The recent arrest of influencer Javier Arias in Necoclí, with the discovery of an arsenal and cash, presents a complex criminal scene. In these cases, traditional forensic documentation is crucial, but it has limitations. Scene analysis using 3D technologies emerges as a powerful tool to preserve, analyze, and present evidence in an immutable and accessible way for the entire judicial process.
Forensic documentation with photogrammetry and laser scanning 🔍
The first intervention would be to capture the scene with photogrammetry and 3D laser scanning. This generates an exact digital model, a forensic twin, where each piece of evidence is georeferenced: the position of each pistol, the pile of cartridges, the stacks of money. This measurable point cloud allows for visibility analysis, trajectories, or accesses, and permanently preserves the original spatial context, something that flat photographs cannot achieve.

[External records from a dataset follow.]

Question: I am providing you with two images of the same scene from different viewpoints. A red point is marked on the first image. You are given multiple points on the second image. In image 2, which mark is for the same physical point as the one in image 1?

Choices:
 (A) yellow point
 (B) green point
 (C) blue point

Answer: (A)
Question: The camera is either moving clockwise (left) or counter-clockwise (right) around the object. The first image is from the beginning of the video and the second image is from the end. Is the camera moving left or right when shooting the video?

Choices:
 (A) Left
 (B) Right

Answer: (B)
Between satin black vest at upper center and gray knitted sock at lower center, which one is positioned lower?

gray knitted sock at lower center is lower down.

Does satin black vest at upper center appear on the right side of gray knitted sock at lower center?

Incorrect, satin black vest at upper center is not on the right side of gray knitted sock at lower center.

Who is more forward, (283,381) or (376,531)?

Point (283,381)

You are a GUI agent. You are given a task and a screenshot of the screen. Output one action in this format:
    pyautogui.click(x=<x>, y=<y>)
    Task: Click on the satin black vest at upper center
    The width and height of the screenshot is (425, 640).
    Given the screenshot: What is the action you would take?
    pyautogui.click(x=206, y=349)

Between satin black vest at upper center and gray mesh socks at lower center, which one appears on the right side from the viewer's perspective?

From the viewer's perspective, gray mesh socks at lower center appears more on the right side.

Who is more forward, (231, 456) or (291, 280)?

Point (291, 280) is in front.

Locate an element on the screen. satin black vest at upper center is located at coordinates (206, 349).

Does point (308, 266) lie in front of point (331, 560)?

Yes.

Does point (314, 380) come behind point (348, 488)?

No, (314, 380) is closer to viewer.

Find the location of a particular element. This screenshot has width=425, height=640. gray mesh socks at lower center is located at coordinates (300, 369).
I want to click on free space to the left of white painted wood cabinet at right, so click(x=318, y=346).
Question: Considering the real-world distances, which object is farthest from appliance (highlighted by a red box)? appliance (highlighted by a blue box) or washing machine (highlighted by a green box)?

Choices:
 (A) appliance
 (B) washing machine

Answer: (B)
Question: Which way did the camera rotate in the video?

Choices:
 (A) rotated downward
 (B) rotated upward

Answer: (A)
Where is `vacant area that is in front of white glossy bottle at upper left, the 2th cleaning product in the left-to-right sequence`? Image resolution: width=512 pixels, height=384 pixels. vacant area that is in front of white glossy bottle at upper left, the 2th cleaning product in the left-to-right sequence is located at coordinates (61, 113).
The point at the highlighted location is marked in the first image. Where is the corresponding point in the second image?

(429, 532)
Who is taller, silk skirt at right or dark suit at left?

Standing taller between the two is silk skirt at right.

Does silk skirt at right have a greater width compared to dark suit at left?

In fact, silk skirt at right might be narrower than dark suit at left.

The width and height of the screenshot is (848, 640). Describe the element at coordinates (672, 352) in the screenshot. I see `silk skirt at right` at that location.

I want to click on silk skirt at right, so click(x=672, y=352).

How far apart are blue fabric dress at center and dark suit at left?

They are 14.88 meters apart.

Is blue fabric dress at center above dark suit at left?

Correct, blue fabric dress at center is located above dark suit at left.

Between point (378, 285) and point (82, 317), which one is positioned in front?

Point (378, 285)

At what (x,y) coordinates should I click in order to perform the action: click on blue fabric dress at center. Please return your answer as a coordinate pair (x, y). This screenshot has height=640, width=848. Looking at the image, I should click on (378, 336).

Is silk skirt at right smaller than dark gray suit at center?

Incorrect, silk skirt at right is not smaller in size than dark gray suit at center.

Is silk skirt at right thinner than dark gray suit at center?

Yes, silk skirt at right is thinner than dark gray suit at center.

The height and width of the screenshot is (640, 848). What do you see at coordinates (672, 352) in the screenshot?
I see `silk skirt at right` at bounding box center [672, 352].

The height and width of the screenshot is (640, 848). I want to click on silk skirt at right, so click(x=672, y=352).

Virtual reconstruction for justice ⚖️
With the base 3D model, an interactive reconstruction can be developed in a game engine. A prosecutor or expert could virtually walk through the scene, examine objects from any angle, and present a clear narrative to the judge or jury. This digital replica facilitates remote expert examinations, avoids contamination of the real scene, and becomes a robust and understandable documentary proof, strengthening the digital chain of custody.
How can the 3D analysis of the scene from the operation against Javier Arias reconstruct and quantify the spatial distribution of the arsenal and money to validate the case hypothesis?
(PD: In scene analysis, each scale witness is an anonymous little hero.)